Все имущество было свалено в сарай.
Я осталась одна.
Страшной холодной зимой тысяча девятьсот сорок первого года, после Рождества, я посчитала дни и поняла, что снова беременна. Я не уверена, что с самого начала знала, что потеряю этого ребенка, но уже в феврале я договорилась с Лизой, что Анна в марте недельку поживет у нее. Что-то должно было произойти.
Все прошло хорошо. Анна так ничего и не узнала. Пятнадцатого марта в животе постепенно начались тянущие боли. Я завезла Анну Лизе и отправилась в больницу. Очнувшись от наркоза, я подумала, до чего же Анне сейчас хорошо среди всех этих мотков шелка.
Конечно, мне было жаль и этого ребенка, но в то время в мире было столько смертей.
Арне получил отпуск и приехал забирать меня из больницы. Он сильно грустил. Ребенок был на этот раз мальчиком. Мы взяли Анну. Она была очень бледная, и Арне сказал: «Тебе нельзя жить в городе, малютка!»Впервые я тогда подумала, что Анна все поняла. Что-то она поняла, хотя, конечно, она ничего не могла знать наверняка. У меня иногда случались кровотечения, и в такие дни я подолгу лежала в кровати, и весной у Анны появилась привычка уходить одной на гору и играть там в какие-то свои таинственные
Она скучала по маленькой Юдит, как я скучала по Ракель, сказала я Арне.
Но, несмотря на все это, настроение у Арне стало лучше. Шведская оборона наконец наладилась, а Германия напала на Советский Союз.
– Дурные черти, – говорил Арне, – они не читали о Карле Двенадцатом и Наполеоне.
Ближе к Рождеству японцы совершили налет на Пёрл-Харбор, заставив Америку вступить в войну.

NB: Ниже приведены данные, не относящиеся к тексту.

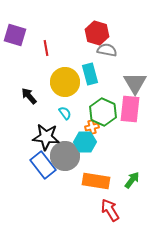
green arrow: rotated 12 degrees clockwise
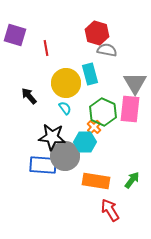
yellow circle: moved 1 px right, 1 px down
cyan semicircle: moved 5 px up
orange cross: moved 2 px right; rotated 32 degrees counterclockwise
black star: moved 6 px right
blue rectangle: rotated 48 degrees counterclockwise
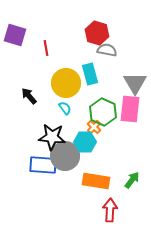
red arrow: rotated 35 degrees clockwise
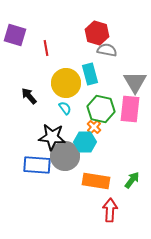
gray triangle: moved 1 px up
green hexagon: moved 2 px left, 3 px up; rotated 12 degrees counterclockwise
blue rectangle: moved 6 px left
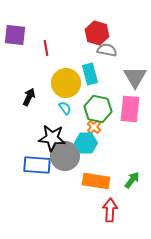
purple square: rotated 10 degrees counterclockwise
gray triangle: moved 5 px up
black arrow: moved 1 px down; rotated 66 degrees clockwise
green hexagon: moved 3 px left
black star: moved 1 px down
cyan hexagon: moved 1 px right, 1 px down
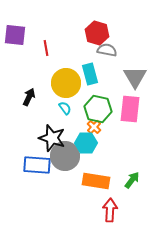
black star: rotated 12 degrees clockwise
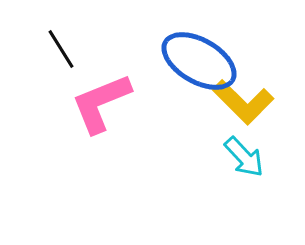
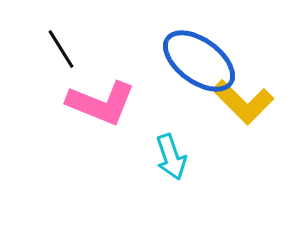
blue ellipse: rotated 6 degrees clockwise
pink L-shape: rotated 136 degrees counterclockwise
cyan arrow: moved 73 px left; rotated 24 degrees clockwise
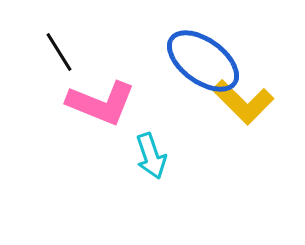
black line: moved 2 px left, 3 px down
blue ellipse: moved 4 px right
cyan arrow: moved 20 px left, 1 px up
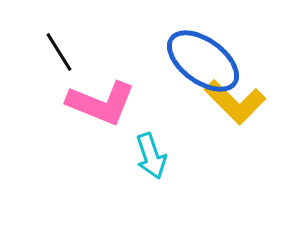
yellow L-shape: moved 8 px left
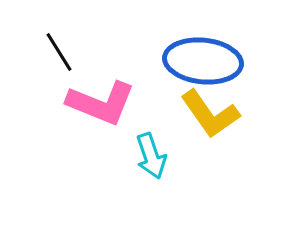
blue ellipse: rotated 30 degrees counterclockwise
yellow L-shape: moved 25 px left, 12 px down; rotated 10 degrees clockwise
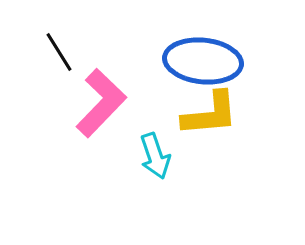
pink L-shape: rotated 68 degrees counterclockwise
yellow L-shape: rotated 60 degrees counterclockwise
cyan arrow: moved 4 px right
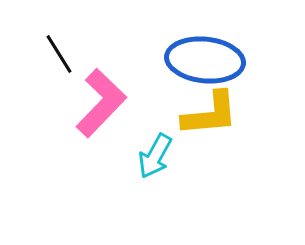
black line: moved 2 px down
blue ellipse: moved 2 px right, 1 px up
cyan arrow: rotated 48 degrees clockwise
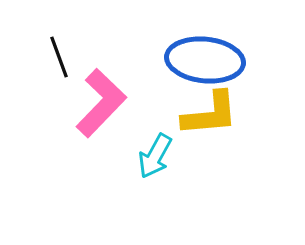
black line: moved 3 px down; rotated 12 degrees clockwise
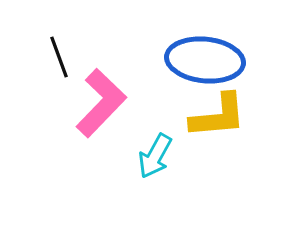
yellow L-shape: moved 8 px right, 2 px down
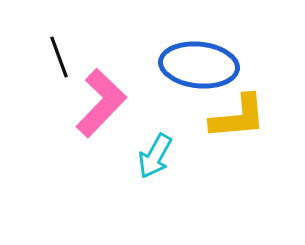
blue ellipse: moved 6 px left, 5 px down
yellow L-shape: moved 20 px right, 1 px down
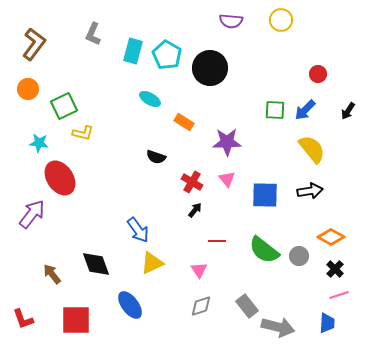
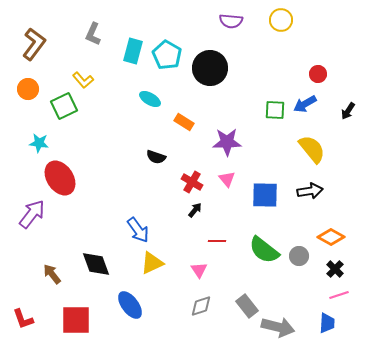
blue arrow at (305, 110): moved 6 px up; rotated 15 degrees clockwise
yellow L-shape at (83, 133): moved 53 px up; rotated 35 degrees clockwise
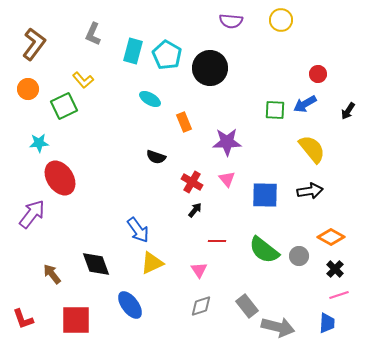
orange rectangle at (184, 122): rotated 36 degrees clockwise
cyan star at (39, 143): rotated 12 degrees counterclockwise
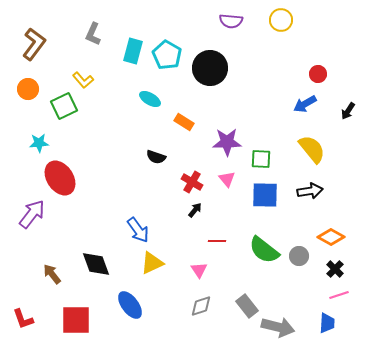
green square at (275, 110): moved 14 px left, 49 px down
orange rectangle at (184, 122): rotated 36 degrees counterclockwise
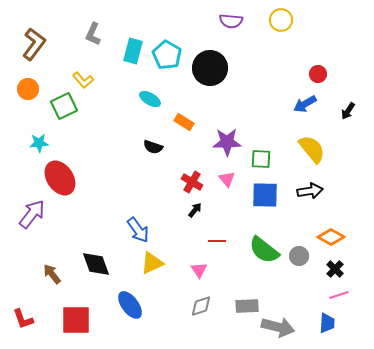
black semicircle at (156, 157): moved 3 px left, 10 px up
gray rectangle at (247, 306): rotated 55 degrees counterclockwise
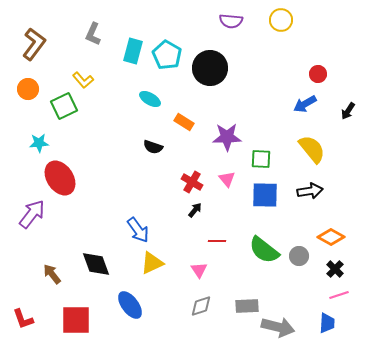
purple star at (227, 142): moved 5 px up
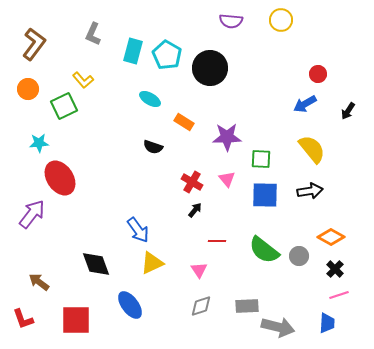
brown arrow at (52, 274): moved 13 px left, 8 px down; rotated 15 degrees counterclockwise
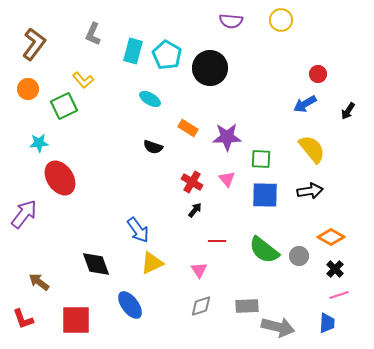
orange rectangle at (184, 122): moved 4 px right, 6 px down
purple arrow at (32, 214): moved 8 px left
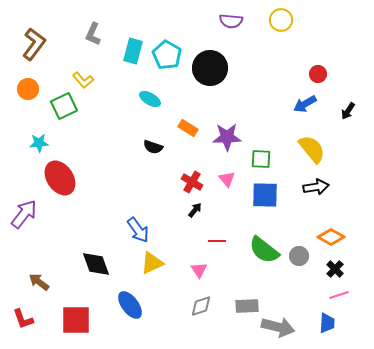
black arrow at (310, 191): moved 6 px right, 4 px up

– Теперь ты видишь, что мы устоим? – спросил Арне.
Так и вышло.
В тысяча девятьсот сорок третьем году, когда немцы капитулировали в Сталинграде, у меня случился еще один, последний выкидыш. Он произошел внезапно – кровотечение началось, едва я успела оставить Анну у Лизы.
Говорить об этом я больше не хочу.
Я хорошо помню первую мирную весну. Дни искрились светом, подчеркивавшим каждую деталь пейзажа, придавая ей особую, неповторимую значимость.

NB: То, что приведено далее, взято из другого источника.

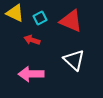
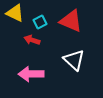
cyan square: moved 4 px down
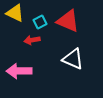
red triangle: moved 3 px left
red arrow: rotated 28 degrees counterclockwise
white triangle: moved 1 px left, 1 px up; rotated 20 degrees counterclockwise
pink arrow: moved 12 px left, 3 px up
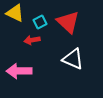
red triangle: moved 1 px down; rotated 20 degrees clockwise
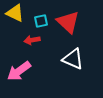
cyan square: moved 1 px right, 1 px up; rotated 16 degrees clockwise
pink arrow: rotated 35 degrees counterclockwise
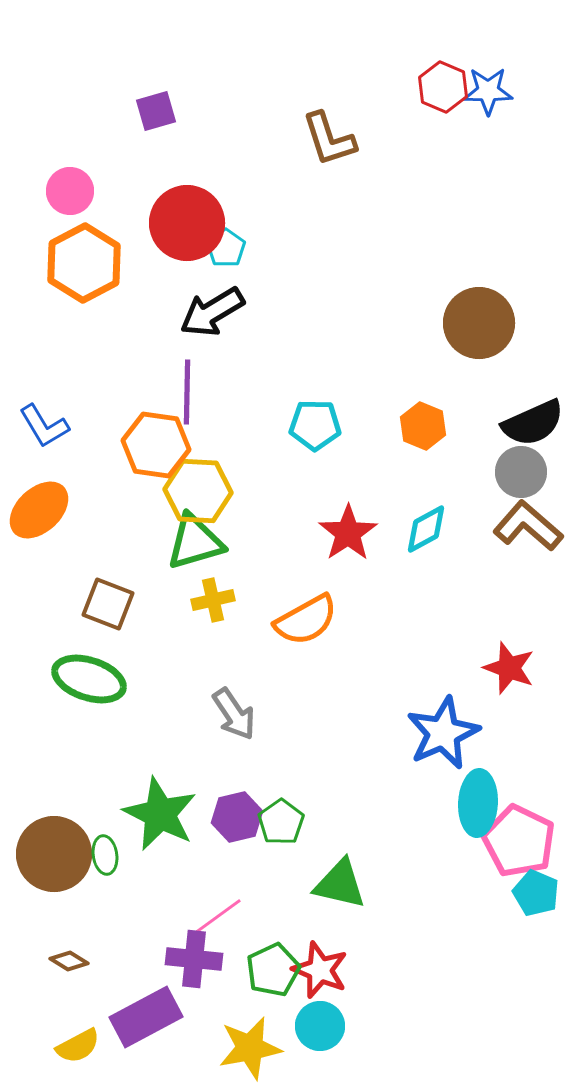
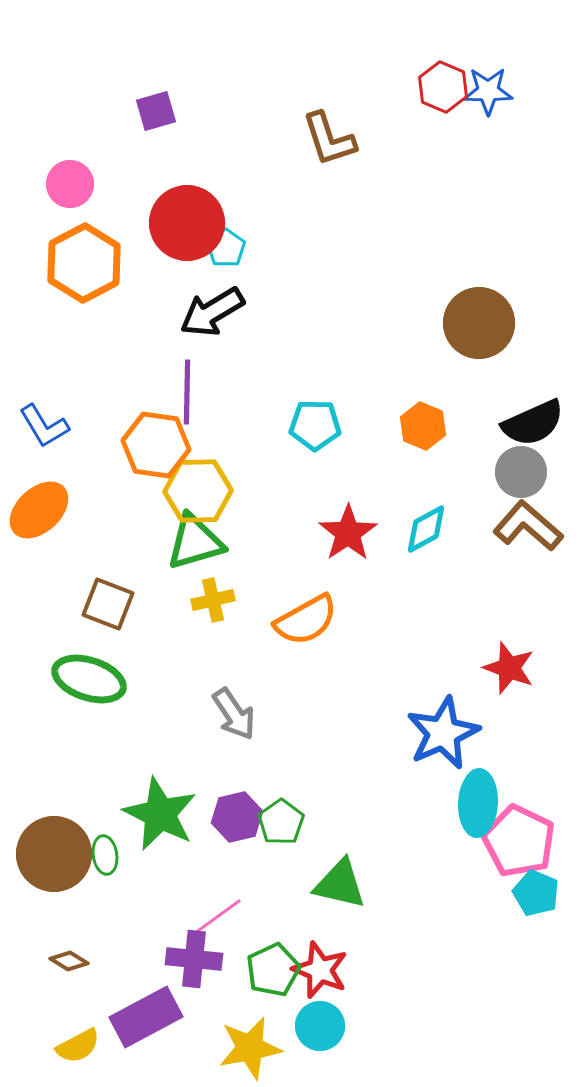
pink circle at (70, 191): moved 7 px up
yellow hexagon at (198, 491): rotated 4 degrees counterclockwise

Экзамены тысяча девятьсот сорок пятого года.
К школе ехал автобус с аккуратно причесанными мальчиками в белых рубашках, тщательно завитыми девочками в светлых платьицах и разодетыми в пух и прах мамашами с букетами цветов в руках. Анна сидела рядом со мной и была красива, как цветок яблони из нашего сада. И это несмотря на то, что светлые волосы вихрами торчали в разные стороны. Такую копну было невозможно взять никакими щипцами.
Я сидела и думала, что война омрачила все ранние годы моей дочки. Но в мирное время стало труднее что-нибудь от нее скрыть. Однажды весной по дороге из школы домой она купила газету с фотографиями освобожденного концентрационного лагеря.
Она пришла домой с позеленевшим лицом, бросила мне газету и скрылась в туалете, где ее долго рвало.
У меня не нашлось слов утешения. Я сидела за столом в кухне, смотрела на эти немыслимые фотографии и не могла даже заплакать.
Пришло время цветов.
Могла ли я во время войны представить себе светлую надежду, звучавшую в пении выпускников школы? Никто пока не слышал о бомбе, сброшенной на город с красивым названием.Хиросима ждала нас осенью.
Колесо перемен завертелось с невиданной ранее скоростью, благосостояние росло, и страна стала наконец народным домом – не об этом ли мечтали мы так много лет? Теперь социал-демократы заседали во власти, и требования реформ, задержанных из-за войны, начали звучать уже в риксдаге. Были повышены налоги на крупные компании и большие состояния, и, бог ты мой, сколько злобы стало выползать из глоток буржуазных лидеров.
Мы с Арне торжествовали. Мне было хорошо, и мама, и мои подруги в один голос говорили, что у меня есть для счастья все, что только нужно женщине. У меня был всего один ребенок, у меня был муж, который каждую неделю приносил домой деньги, не пил и не изменял. Мама не сожалела даже о выкидышах, на каждого нерожденного ребенка она смотрела как на неизбежность, о которой не стоит сокрушаться. Но я не разделяла это мамино качество послушно принимать предписанную мне роль. Власть Арне росла, мои возможности возражать ему уменьшались.